**What you should do**
Please find every line in the listing below that contains the word "ahead", and copy each of those lines out in full.

**Supplied data**
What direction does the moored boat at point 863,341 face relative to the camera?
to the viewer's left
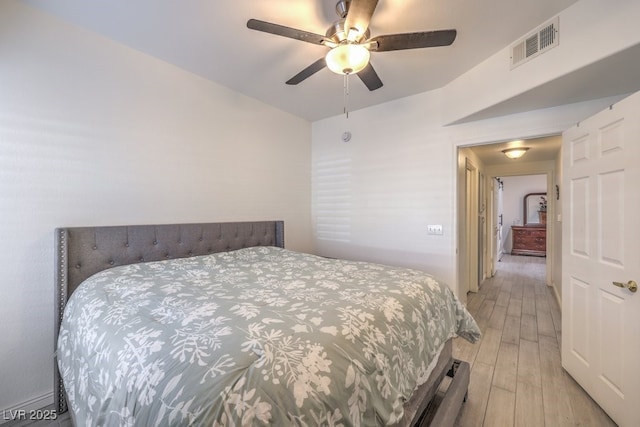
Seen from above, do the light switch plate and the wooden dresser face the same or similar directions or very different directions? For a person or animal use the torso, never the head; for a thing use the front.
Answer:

* * *

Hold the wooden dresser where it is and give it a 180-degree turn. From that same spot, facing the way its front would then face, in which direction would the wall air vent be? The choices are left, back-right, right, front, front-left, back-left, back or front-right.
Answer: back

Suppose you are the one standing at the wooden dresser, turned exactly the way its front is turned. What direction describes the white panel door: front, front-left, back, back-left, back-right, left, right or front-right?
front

...

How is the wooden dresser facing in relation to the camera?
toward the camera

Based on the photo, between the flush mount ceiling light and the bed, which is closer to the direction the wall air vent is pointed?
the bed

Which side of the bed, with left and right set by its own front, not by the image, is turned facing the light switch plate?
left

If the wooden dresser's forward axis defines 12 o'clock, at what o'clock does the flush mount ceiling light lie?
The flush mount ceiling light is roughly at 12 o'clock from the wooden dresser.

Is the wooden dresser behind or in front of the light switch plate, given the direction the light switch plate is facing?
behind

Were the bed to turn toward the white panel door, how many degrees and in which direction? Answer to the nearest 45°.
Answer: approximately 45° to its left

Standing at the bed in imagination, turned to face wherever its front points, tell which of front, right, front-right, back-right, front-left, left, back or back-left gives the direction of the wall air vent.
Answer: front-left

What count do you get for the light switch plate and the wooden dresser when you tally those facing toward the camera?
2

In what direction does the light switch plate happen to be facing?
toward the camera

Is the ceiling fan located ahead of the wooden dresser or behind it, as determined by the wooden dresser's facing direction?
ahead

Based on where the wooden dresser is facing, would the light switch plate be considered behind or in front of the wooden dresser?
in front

**Solution for this task**
Is the ceiling fan located ahead of the wooden dresser or behind it, as determined by the wooden dresser's facing direction?
ahead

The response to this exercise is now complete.